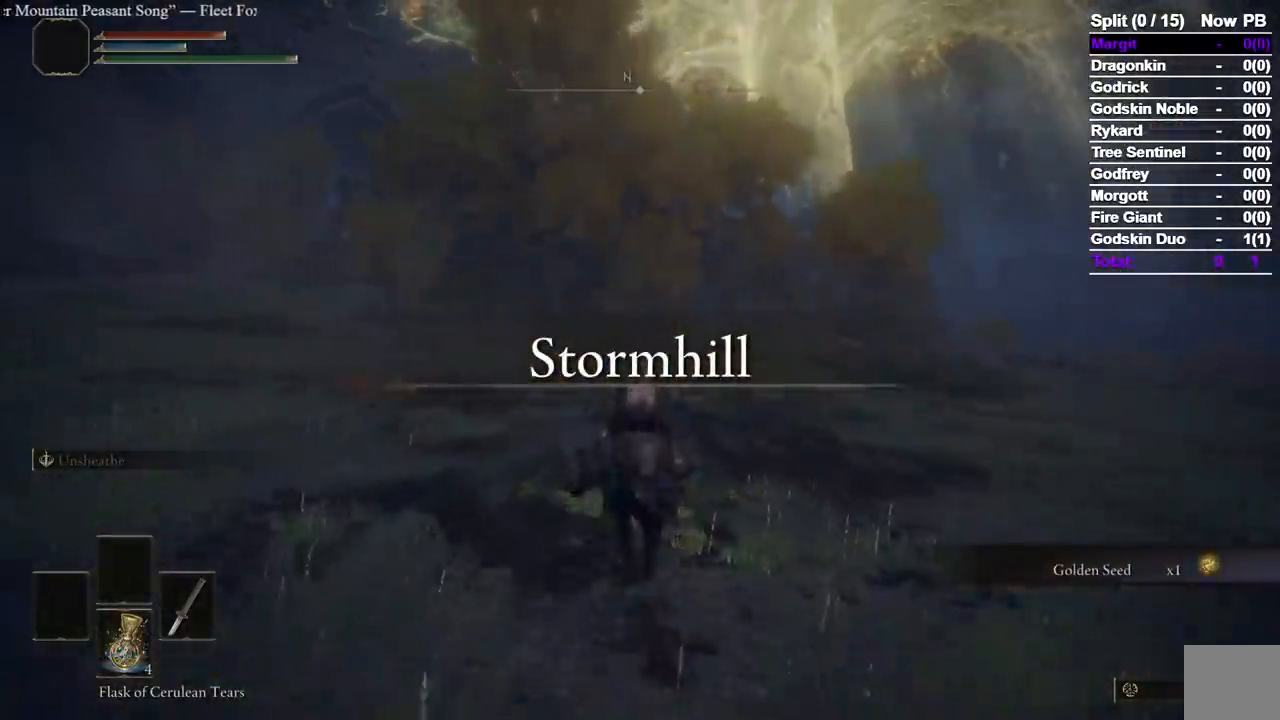
{"buttons": [], "left_stick": "up", "right_stick": "center", "events": []}
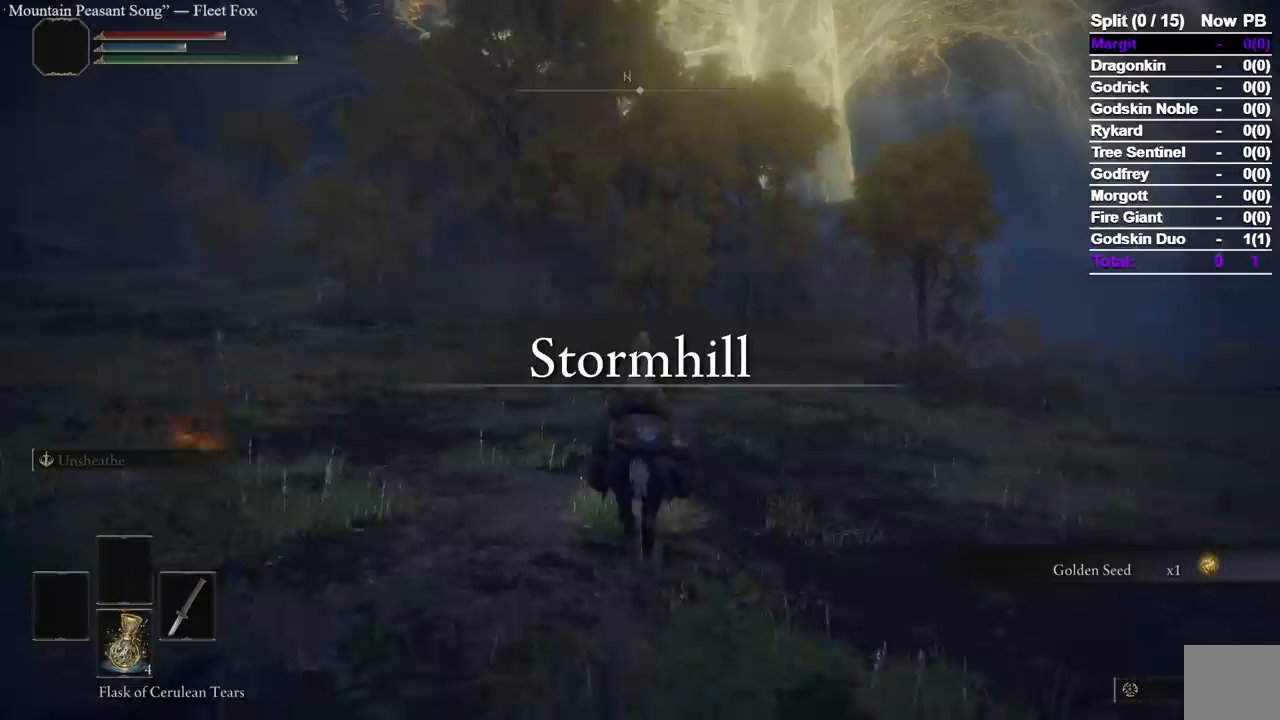
{"buttons": [], "left_stick": "up", "right_stick": "center", "events": []}
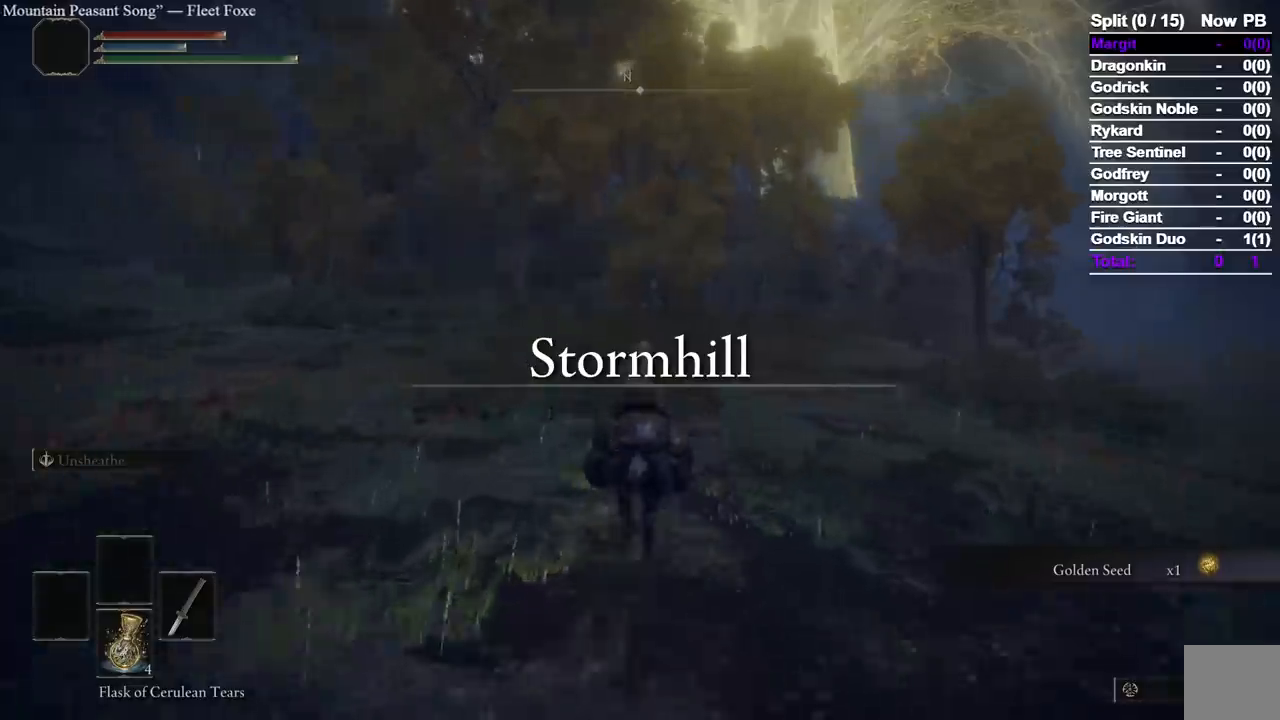
{"buttons": [], "left_stick": "up", "right_stick": "down-left", "events": [[117, "right_stick", "down-left"]]}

### YOUR OBJECTIVE:
Leaving the pictures out, output all of the listing exactly.

### EXERCISE SOLUTION:
{"buttons": [], "left_stick": "up", "right_stick": "center", "events": []}
{"buttons": [], "left_stick": "up", "right_stick": "center", "events": []}
{"buttons": [], "left_stick": "up", "right_stick": "down-left", "events": [[117, "right_stick", "down-left"]]}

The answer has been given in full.